1.b. Running enrichment tests using topGO
Now that we have our topGOdata object, we can very straightforwardly run analyses. The specific analyses you run are up to you, but please try at least two. As an example, the classical Fisher’s Exact Test and KS Test we learned about in class are run below. Information on additional types of analysis are available in the package’s vignette.

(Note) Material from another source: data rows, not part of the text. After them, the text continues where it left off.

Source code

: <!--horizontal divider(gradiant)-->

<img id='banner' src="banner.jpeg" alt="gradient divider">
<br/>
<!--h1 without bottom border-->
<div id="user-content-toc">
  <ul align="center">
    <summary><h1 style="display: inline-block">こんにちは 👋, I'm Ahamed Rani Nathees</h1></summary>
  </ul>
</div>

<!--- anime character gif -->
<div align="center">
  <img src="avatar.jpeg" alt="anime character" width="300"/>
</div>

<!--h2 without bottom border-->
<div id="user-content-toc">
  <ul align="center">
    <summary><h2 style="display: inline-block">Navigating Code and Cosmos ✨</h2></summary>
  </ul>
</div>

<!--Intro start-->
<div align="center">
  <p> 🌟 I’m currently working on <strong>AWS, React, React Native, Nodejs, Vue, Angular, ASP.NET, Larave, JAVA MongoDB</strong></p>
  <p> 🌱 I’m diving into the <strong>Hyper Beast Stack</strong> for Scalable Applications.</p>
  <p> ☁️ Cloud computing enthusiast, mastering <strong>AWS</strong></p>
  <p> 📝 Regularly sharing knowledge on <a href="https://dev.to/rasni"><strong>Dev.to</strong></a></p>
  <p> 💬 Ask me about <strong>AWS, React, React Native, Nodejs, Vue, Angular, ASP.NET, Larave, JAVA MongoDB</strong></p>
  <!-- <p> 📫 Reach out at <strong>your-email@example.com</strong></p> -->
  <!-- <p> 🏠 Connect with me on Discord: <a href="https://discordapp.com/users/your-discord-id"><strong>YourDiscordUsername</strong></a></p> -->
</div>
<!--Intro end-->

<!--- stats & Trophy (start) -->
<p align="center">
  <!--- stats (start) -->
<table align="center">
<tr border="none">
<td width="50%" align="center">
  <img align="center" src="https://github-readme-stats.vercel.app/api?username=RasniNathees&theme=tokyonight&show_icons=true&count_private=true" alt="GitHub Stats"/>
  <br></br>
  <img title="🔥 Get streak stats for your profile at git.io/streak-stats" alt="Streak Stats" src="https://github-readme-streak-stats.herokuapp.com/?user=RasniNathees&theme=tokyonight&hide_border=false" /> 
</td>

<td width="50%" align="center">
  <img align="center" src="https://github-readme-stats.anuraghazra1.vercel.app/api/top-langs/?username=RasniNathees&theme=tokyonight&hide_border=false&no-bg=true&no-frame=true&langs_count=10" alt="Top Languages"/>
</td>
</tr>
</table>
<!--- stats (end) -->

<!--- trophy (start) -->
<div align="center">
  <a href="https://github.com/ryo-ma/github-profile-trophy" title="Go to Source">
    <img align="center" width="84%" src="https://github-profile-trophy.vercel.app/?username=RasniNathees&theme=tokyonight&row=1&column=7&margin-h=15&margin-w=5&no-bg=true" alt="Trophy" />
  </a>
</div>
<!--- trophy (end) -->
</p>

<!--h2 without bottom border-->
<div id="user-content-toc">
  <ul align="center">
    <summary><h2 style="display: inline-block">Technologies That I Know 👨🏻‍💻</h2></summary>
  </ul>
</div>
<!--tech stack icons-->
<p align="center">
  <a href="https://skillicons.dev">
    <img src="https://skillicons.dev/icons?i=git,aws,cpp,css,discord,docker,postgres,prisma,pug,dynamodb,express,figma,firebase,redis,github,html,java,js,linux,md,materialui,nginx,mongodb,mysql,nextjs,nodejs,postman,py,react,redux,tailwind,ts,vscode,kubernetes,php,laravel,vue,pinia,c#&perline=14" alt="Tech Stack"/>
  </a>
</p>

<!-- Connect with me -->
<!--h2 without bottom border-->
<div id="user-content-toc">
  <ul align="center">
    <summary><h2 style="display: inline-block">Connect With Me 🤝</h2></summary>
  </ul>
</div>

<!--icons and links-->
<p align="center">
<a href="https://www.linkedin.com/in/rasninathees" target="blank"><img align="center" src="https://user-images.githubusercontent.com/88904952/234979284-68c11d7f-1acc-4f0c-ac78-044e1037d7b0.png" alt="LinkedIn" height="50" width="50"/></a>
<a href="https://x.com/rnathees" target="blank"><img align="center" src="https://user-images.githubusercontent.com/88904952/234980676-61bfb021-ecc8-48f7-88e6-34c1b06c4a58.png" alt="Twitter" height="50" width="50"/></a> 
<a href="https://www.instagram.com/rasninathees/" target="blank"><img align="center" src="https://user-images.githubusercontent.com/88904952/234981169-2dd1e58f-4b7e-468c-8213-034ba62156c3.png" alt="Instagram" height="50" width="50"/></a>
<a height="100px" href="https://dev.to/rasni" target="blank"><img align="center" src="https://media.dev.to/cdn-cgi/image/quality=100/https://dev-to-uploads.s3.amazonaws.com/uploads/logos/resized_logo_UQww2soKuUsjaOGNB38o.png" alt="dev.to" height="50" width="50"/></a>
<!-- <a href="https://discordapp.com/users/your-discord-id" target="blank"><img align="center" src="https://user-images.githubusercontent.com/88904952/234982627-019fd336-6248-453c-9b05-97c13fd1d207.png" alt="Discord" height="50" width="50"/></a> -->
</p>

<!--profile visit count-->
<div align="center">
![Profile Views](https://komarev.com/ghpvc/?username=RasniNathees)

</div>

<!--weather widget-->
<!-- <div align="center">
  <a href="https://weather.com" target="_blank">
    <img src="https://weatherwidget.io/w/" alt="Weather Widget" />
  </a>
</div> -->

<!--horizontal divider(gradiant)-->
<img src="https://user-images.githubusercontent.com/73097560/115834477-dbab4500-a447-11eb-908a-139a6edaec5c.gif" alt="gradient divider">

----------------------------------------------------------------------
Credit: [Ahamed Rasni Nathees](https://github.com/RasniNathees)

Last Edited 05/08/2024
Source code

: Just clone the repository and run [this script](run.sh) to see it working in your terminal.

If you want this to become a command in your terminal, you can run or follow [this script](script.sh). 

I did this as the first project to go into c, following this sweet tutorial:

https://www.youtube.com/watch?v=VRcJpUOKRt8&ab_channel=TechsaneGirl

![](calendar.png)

Let’s take a look at the outputs:
resultFisher
##
## Description:
## Ontology: BP
## 'classic' algorithm with the 'fisher' test
## 14718 GO terms scored: 62 terms with p < 0.01
## Annotation data:
## Annotated genes: 15234
## Significant genes: 183
## Min. no. of genes annotated to a GO: 1
## Nontrivial nodes: 3519
resultKS
##
## Description:
## Ontology: BP
## 'classic' algorithm with the 'ks' test
## 14718 GO terms scored: 500 terms with p < 0.01
## Annotation data:
## Annotated genes: 15234
## Significant genes: 183
## Min. no. of genes annotated to a GO: 1
## Nontrivial nodes: 14718
There’s a lot of information here, including the number of GO terms that were scored and the number that were significant! Luckily, there’s a quick way to compare the top predictions between different methods in topGO:
# Make the table
resultTable <- GenTable(GOdata,
classicFisher = resultFisher,
classicKS = resultKS,
topNodes = 50,
ranksOf = 'classicFisher'
)
# Look at the first few lines
head(resultTable)
## GO.ID Term Annotated
## 1 GO:0042127 regulation of cell proliferation 1459
## 2 GO:0070252 actin-mediated cell contraction 92
## 3 GO:0001765 membrane raft assembly 10
## 4 GO:0030048 actin filament-based movement 111
## 5 GO:0019065 receptor-mediated endocytosis of virus b... 3
## 6 GO:0033484 nitric oxide homeostasis 3
## Significant Expected Rank in classicFisher classicFisher classicKS
## 1 36 17.53 1 2.2e-05 0.00325
## 2 7 1.11 2 0.00012 3.8e-07
## 3 3 0.12 3 0.00019 0.17693
## 4 7 1.33 4 0.00038 1.5e-05
## 5 2 0.04 5 0.00043 0.07405
## 6 2 0.04 6 0.00043 0.04322
Exercise 2. Adding your results to your shiny application
Now that we’ve run through the GO Analysis techniques, we’re going to add on to the shiny applications from Day 9. I’ve produced an updated version of the shiny app with one potential direction you can go for visualization. I’ve used the navlistPanel layout feature to separate our Day 10 from our Day 9 work. I’ve also included a tabular version of the results from today.
At this point, you should be familiar enough with how Shiny works to give this a try yourself. Since this is the last day, feel free to explore what Shiny has to offer and add as many new features as you’d like. The code for my version will be available at 8pm as usual.